Asbury Methodist Episcopal Church

Asbury M.E. Church burned down on March 9, 1997, a few months before it was to become the home of the Graduate School of Fine Arts at the University of Pennsylvania. The church was undergoing renovations at the time. The following is excerpted from West Philadelphia Illustrated: Early History of West Philadelphia and its Environs, its People and its Historical Points, pp. 40-41 of the chapter "West Philadelphia Historic Churches and Burial Grounds." Written and compiled by M. Laffitte Vieira. Phila.: Avil Printing Co., 1903

Asbury Church represents the oldest Methodist organization in West Philadelphia and is the mother church of several churches of that denomination on the west side of the Schuylkill. The first congregation began to worship in 1827 in an old school house at the corner of Oak (now Ludlow) and Thirty-third streets. In 1829 they purchased the lot extending through from Chestnut to Ludlow and built a church fronting on the latter street. In the rear was a burial ground extending to Chestnut Street. This church was dedicated in 1830. Oak, or Ludlow, Street was evidently then a more important thoroughfare than Chestnut Street, but in 1849 an addition was made to the south end of the church, and that became the main entrance.

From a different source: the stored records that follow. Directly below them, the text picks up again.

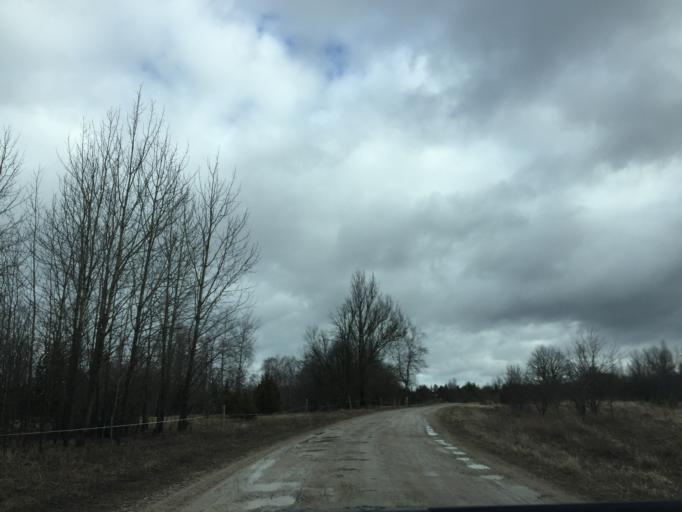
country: EE
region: Laeaene
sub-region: Haapsalu linn
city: Haapsalu
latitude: 58.6841
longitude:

The old church, certainly one of the oldest of any denomination in West Philadelphia, was, after the new edifice was erected, sold by the congregation and used for manufacturing purposes. A member of the old church writes as follows of "Asbury":

"When Asbury Church was organized by a few earnest workers in 1827, that part of the city was a country village, and around the First Church was a cow pasture. The name of the church was taken from that of Bishop Asbury, the first American Methodist Bishop sent over from England by John Wesley. The first meetings were held in the Quaker school house, at Thirty-third and Ludlow Streets, and in 1818 they organized the first Sunday school west of the Schuylkill, in Hamilton Academy, Fortieth and Chestnut streets. The little band which laid the foundation of the church met from house to house, until the Rev. Jacob Gruber and the Rev. William Cooper came in 1827. The First Church building was erected in 1829. At the time of the dedication in 1830 there were seventy regular members, and during all the succeeding years it has had a widening field of usefulness.

"The church, seeking to enlarge her borders, in 1835 started a mission at Forty-second and Market Streets. Another mission was organized in Haddington in 1857 and a little later another in Mantua village. It was then that Asbury became the mother church of West Philadelphia Methodism, having given the first impetus to the present Fortieth Street, Christ and Sarah D. Cooper Memorial Churches. The first Asbury Church was a quaint building, with two front doors and a series of steps leading to each entrance. There was one aisle, and that was in the centre. The pulpit was at the south end, and was reached by a high staircase. The church was lighted by oil lamps suspended from the ceiling.

"In 1850 the growing congregation emphasized the need of better accommodations, and a remodeled and enlarged building was the result, with the front on Chestnut Street. During more than thirty years the congregation worshiped in the second temple, but in 1883 such changes had taken place in that section of West Philadelphia that the time had come for a new church on a larger scale. Plans were introduced during the pastorate of the Rev. Jerome Lindemuth, and the Rev. Dr. James Morrow, his successor, was the means of erecting the present handsome and commodious edifice at a cost, including the ground, of $80,000. The auditorium has a seating capacity for 800 persons. The first floor is divided into Sunday school and class rooms and trustees' apartments. The windows are all of stained glass, the large memorial one in front of the building being a gift of the late George W. Childs, as a tribute to the life and work of Bishop Simpson.

The Rev. Dr. W. H. Lindemuth, the pastor, was called to that field five years ago [ca. 1898], and is the son of the Rev. Jerome Lindemuth, a former pastor, who served the church in 1883-1885. Marked improvements have been made in the church during the present pastorate. The mortgage indebtedness has been reduced from $16,000 to $8,000.

The new church stands on the site of the old burial ground, the bodies having been removed to Mt. Moriah Cemetery.

Among the families of West Philadelphia who have been or are now represented on the roll of Asbury membership are the Sages, Roses, Mullens, Wests, Ritters, Hunters, Hickses, Prentzels, Allisons, Loflins, Van Houtens and others, all old families of West Philadelphia.

When Rev. J. F. Crouch was stationed at Chester some years ago, an old lady belonging to his congregation told him that she frequently in her younger days walked from Chester to Philadelphia, to attend the Sunday lovefeast at Asbury, returning the same day. The distance covered is about twenty-four miles.